◆ **Assigned task**:
Please filter the data below down to the lines holding the string "that".

(Extracted page text data)
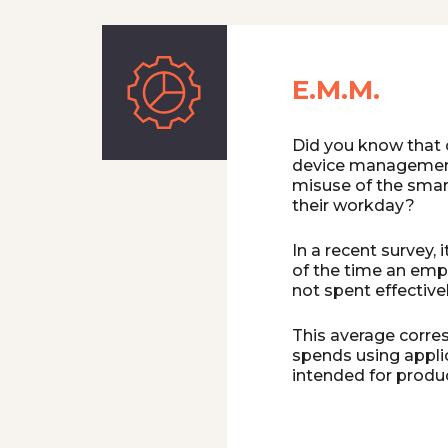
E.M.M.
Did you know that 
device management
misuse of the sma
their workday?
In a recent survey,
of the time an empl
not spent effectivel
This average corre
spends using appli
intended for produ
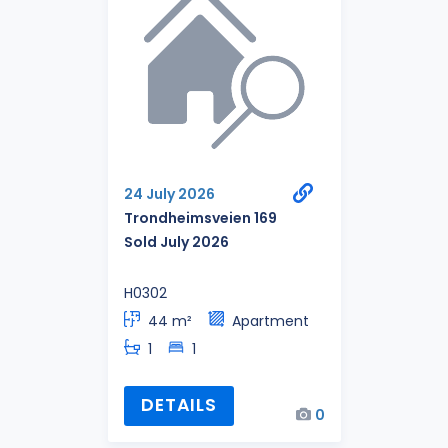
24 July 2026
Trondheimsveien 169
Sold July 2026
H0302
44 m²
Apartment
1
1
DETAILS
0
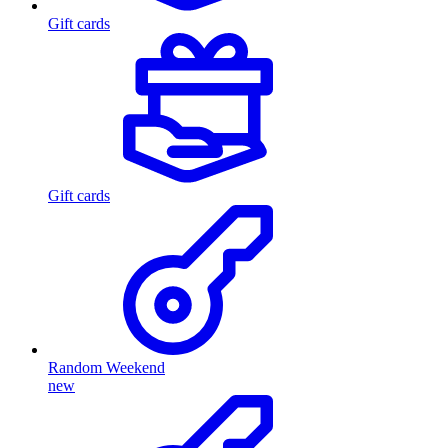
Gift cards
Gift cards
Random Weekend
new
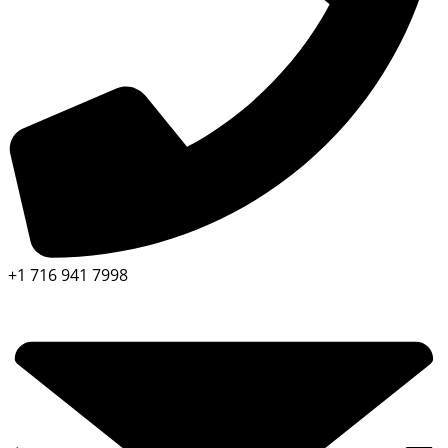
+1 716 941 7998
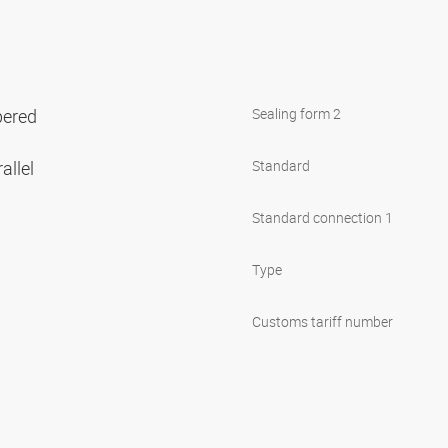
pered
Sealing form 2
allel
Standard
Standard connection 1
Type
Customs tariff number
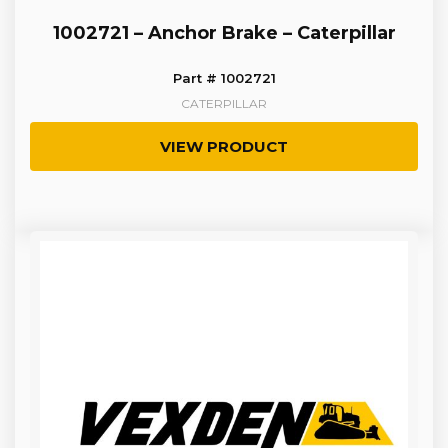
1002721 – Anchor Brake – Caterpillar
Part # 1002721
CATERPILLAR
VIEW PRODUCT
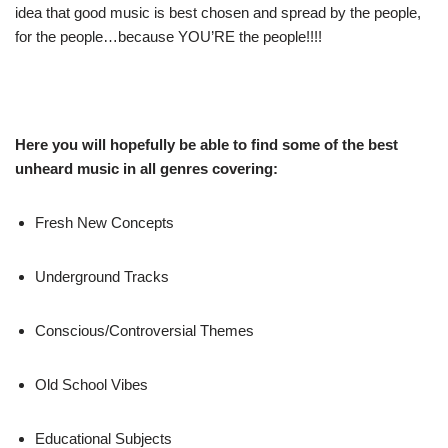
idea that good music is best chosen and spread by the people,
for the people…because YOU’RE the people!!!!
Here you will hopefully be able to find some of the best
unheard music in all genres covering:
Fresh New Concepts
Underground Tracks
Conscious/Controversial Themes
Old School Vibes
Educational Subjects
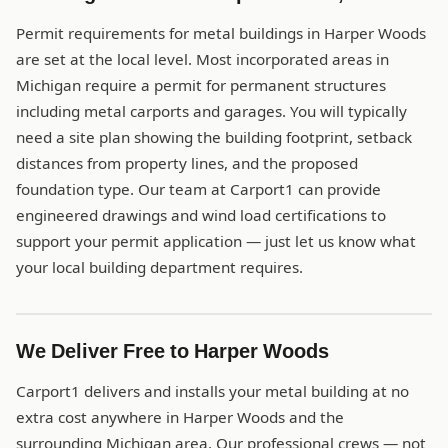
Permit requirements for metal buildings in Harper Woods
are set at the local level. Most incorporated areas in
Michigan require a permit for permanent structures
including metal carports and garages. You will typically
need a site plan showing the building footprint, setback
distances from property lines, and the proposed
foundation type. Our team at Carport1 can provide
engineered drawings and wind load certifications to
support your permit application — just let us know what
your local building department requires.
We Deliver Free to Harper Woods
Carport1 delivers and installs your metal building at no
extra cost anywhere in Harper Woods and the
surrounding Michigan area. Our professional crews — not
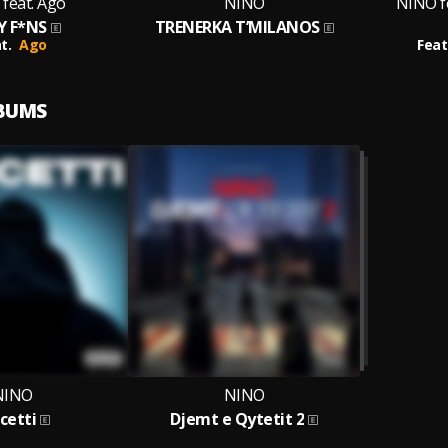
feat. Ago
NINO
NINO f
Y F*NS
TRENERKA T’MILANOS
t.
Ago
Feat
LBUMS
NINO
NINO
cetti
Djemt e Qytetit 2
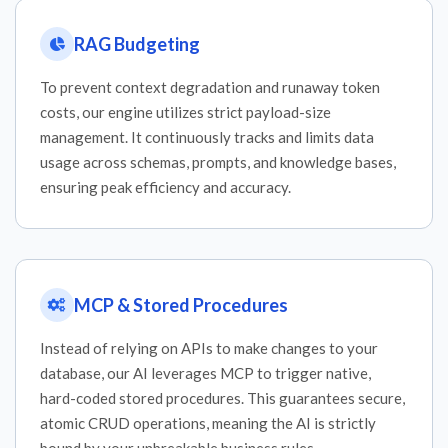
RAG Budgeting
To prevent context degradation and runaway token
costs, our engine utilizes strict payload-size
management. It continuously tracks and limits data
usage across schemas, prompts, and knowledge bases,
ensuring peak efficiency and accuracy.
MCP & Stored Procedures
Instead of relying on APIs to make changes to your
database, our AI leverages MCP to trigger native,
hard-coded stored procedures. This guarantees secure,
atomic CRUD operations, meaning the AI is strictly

* * *

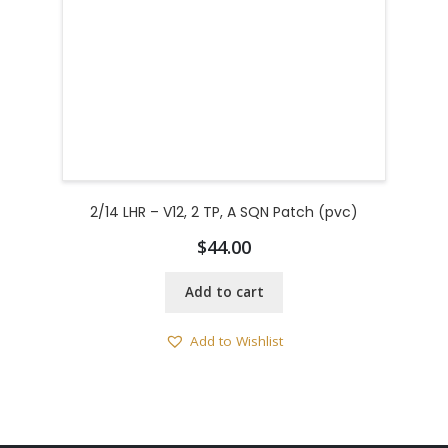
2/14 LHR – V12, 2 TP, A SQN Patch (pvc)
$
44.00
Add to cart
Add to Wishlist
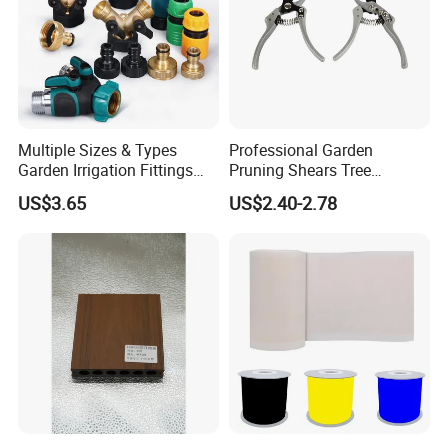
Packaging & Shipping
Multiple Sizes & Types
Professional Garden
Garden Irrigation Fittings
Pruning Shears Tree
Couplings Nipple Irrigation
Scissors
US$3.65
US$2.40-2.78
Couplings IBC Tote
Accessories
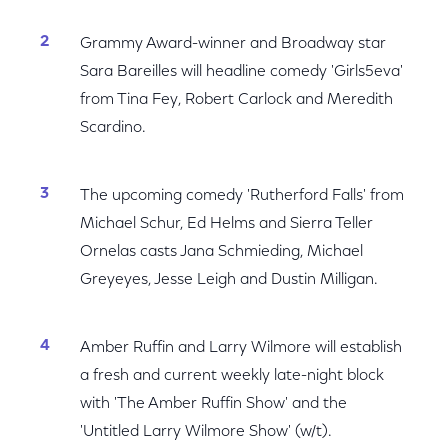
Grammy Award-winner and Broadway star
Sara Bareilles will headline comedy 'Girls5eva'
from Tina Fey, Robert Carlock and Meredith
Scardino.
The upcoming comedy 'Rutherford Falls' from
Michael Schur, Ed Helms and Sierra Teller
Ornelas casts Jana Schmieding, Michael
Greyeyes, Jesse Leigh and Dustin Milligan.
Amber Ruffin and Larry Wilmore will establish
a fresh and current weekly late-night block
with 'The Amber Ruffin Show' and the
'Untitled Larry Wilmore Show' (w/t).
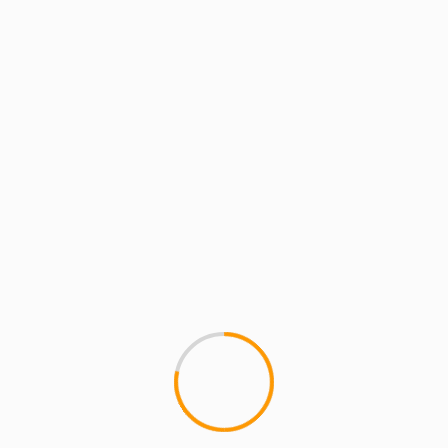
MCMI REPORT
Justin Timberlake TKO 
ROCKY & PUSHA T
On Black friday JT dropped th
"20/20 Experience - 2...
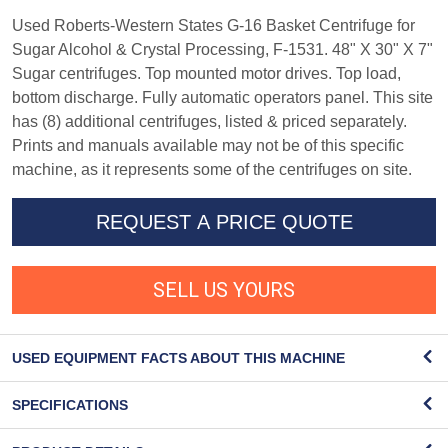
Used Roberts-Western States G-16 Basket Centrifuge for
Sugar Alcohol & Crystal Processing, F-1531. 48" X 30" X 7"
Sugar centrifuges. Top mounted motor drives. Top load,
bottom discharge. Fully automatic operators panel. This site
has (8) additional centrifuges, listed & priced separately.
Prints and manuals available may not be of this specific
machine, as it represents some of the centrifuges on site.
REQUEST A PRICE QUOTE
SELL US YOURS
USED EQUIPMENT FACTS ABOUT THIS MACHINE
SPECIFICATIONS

◆ **Exercise answer**:
Did you know that 
idea that good music is best chosen and spread by the people,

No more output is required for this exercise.